Écrivez à notre cher cardinal. Savez-vous bien que vous n’avez point pensé droit sur la cassolette[1], et qu’il a été piqué de la hauteur dont vous avez traité cette dernière marque de son amitié ? Assurément vous avez outré les beaux sentiments : ce n’est pas là, ma fille, où vous devez sentir l’horreur d’un présent d’argenterie ; vous ne trouverez personne de votre sentiment, et vous devez vous défier de vous, quand vous êtes seule de votre avis.

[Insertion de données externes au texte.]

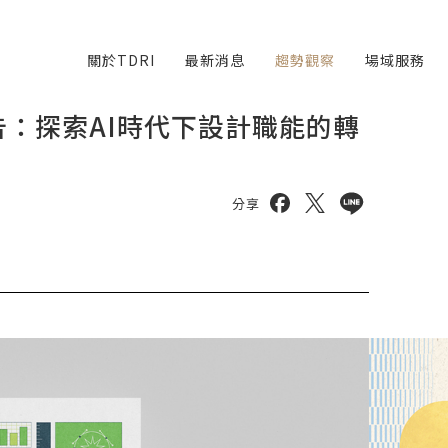
關於TDRI
最新消息
趨勢觀察
場域服務
告：探索AI時代下設計職能的轉
分享到 facebook
分享到 twitter
分享到 line
分享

Je dis adieu au plus beau de tous les prélats[2] hier au soir. Il me pria de lui prêter mon portrait, c’est-à-dire le vôtre, pour le porter chez Mme de Fontevrault[3] : je le refusai rabutinement, et lui dis que je l’avois refusé à Mademoiselle ; et en même temps je le portai moi-même dans une petite chambre ; car on ne veut pas s’y accoutumer dans un cabinet ; et il fut placé et reçu avec tendresse

  1. Voyez plus haut la lettre du 22 août, p. 81 et 82. Après bien des façons, Mme de Grignan finit par accepter ce présent du Cardinal voyez la lettre du 23 octobre suivant, et celle du 11 juin 1676, vers la fin.
  2. Le Coadjuteur.
  3. Voyez la lettre du 2 octobre suivant, p. 158.